Millions of Android devices are at serious risk of a newly disclosed critical vulnerability which allows attackers to secretly overwrite legitimate applications installed on your smartphone with their malicious versions.
Dubbed Janus, the vulnerability allows attackers to modify the code of Android apps without affecting their signature verification certificates, eventually allowing them to distribute malicious update for the legitimate apps, which looks as well as also also works same as the original apps.
The vulnerability (CVE-2017-13156) was discovered as well as also also reported to Google by security researchers coming from mobile security firm GuardSquare This particular summer as well as also also has been patched by Google, among four dozen vulnerabilities, as part of its December Android Security Bulletin.
However, the worrisome part is usually which majority of Android users might not receive these patches for next few month, until their device manufacturers (OEMs) Discharge custom updates for them, apparently leaving a large number of smartphone users vulnerable to hackers.
The vulnerability affects apps using APK signature scheme v1 installed on devices running Android versions 5 (Lollipop) as well as also also 6 (Marshmallow).

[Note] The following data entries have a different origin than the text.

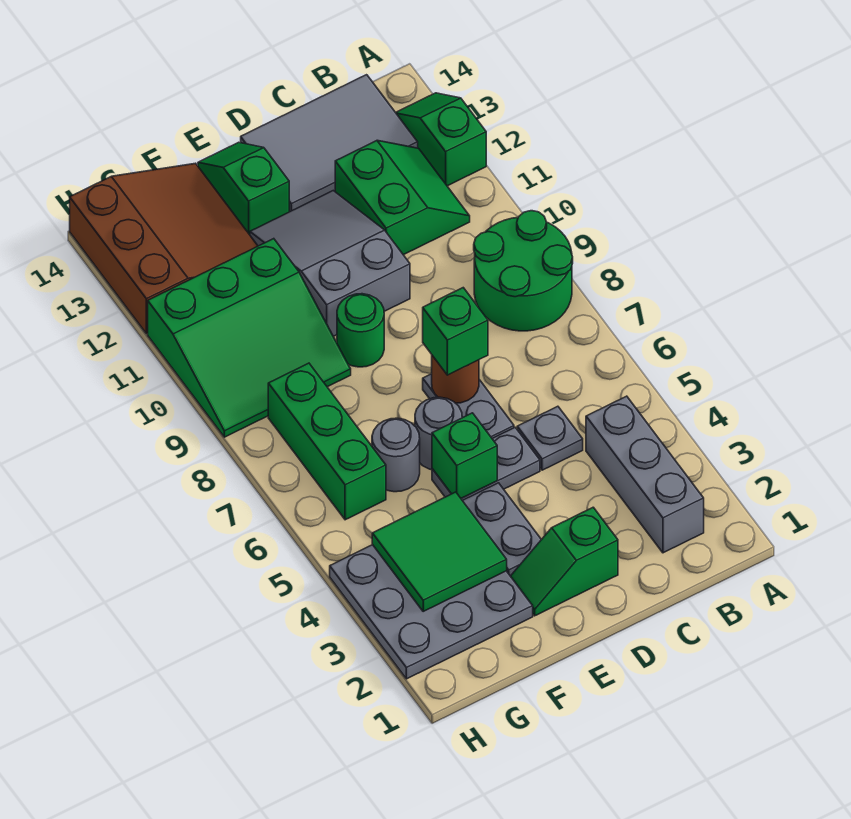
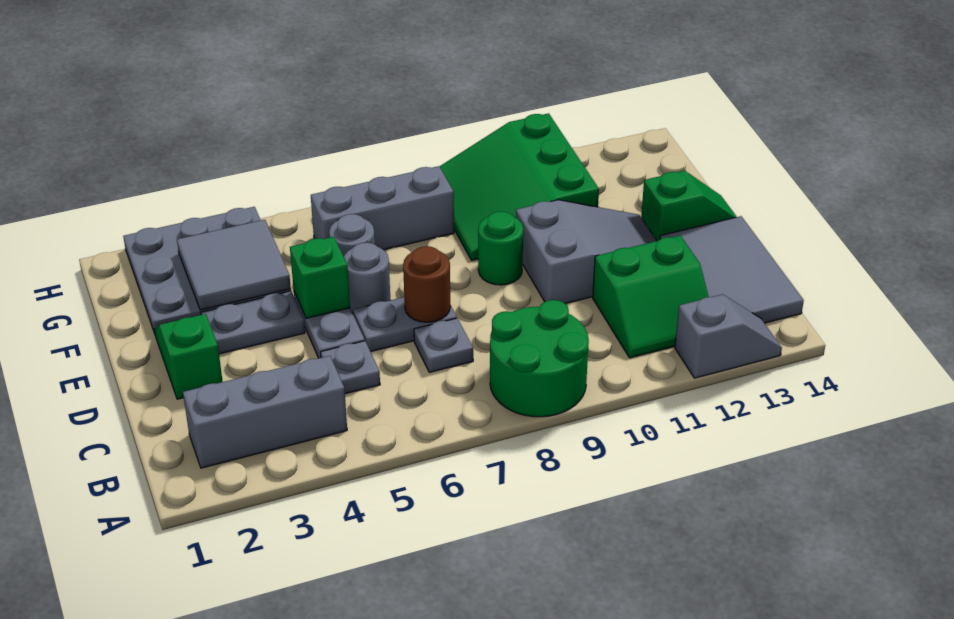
green slope A12:A13 level 1 top 12 -> grey slope A12:A13 level 1 top 12
none -> grey plate C7 level 1
green brick D7 level 3 -> none
green tile F3:G4 level 2 -> grey tile F3:G4 level 2
brown slope F12:H14 level 1 top H -> none
green brick G6:G8 level 1 -> grey brick G6:G8 level 1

Explained: How Android Janus Vulnerability Works?
The vulnerability resides from the way Android handles APK installation for some apps, leaving a possibility to add extra bytes of code to an APK file without affecting the application’s signature.
Before proceeding further, you need to know some basics about an APK file.
A valid APK file is usually a type of archive file, just like Zip, which includes application code, resources, assets, signatures, certificates, as well as also also manifest file.
Earlier versions of Android operating system 5.0 (Lollipop) as well as also also 6.0 (Marshmallow) also support a process virtual machine which helps to execute APK archives containing a compiled edition of application code as well as also also files, compressed with DEX (Dalvik EXecutable) file format.
While installing an Android app or its update, your device checks APK header information to determine if the archive contains code from the compressed DEX files.
If header says APK archive contains DEX files, the process virtual machine decompiles the code accordingly as well as also also executes This particular; otherwise, This particular runs the code as a regular APK file.
This particular turns out which an APK archive can contain DEX files as well as regular application code simultaneously, without affecting its validity as well as also also signatures.
Researchers find which This particular ability to add extra bytes of code due to lack of file integrity checking could allow attackers to prepend malicious code compiled in DEX format into an APK archive containing legitimate code with valid signatures, eventually tricking app installation process to execute both code on the targeted device without being detected.
In some other words, the hack doesn’t require attackers to modify the code of legitimate applications (which makes signatures invalid)—instead, the vulnerability allows malware authors to merely add some extra malicious lines of code to the original app.
After creating malicious yet valid versions of legitimate applications, hackers can distribute them using various attack vectors, including spam emails, third-party app stores delivering fake apps as well as also also updates, social engineering, as well as also also even man-in-the-middle attacks.
According to the researchers, This particular may be “relatively easy to trick some users because the application can still look exactly like the original application as well as also also has the proper signature.”
I find man-in-the-middle attack more interesting, as This particular could allow hackers to push malicious installation for the apps designed to receive its updates over an unencrypted HTTP connection.
“When the user downloads an update of an application, the Android runtime compares its signature with the signature of the original edition. If the signatures match, the Android runtime proceeds to install the update,” GuardSquare explains.
“The updated application inherits the permissions of the original application. Attackers can, therefore, use the Janus vulnerability to mislead the update process as well as also also get an unverified code with powerful permissions installed on the devices of unsuspecting users.”
“For experts, the common reverse engineering tools do not show the injected code. Users should always be vigilant when downloading applications as well as also also updates,” the security firm added.
Since This particular vulnerability does not affect Android 7 (Nougat) as well as also also latest, which supports APK signature scheme edition 2, users running older Android versions are highly recommended to upgrade their device OS (if available).
This particular’s unfortunate, yet if your device a new neither offers security patches nor the latest Android edition, then you should not install apps as well as also also updates coming from outside of Google Play Store to minimise the risk of being hacked.
Researchers also advised Android developers always to apply signature scheme v2 in order to ensure their apps cannot be tampered with.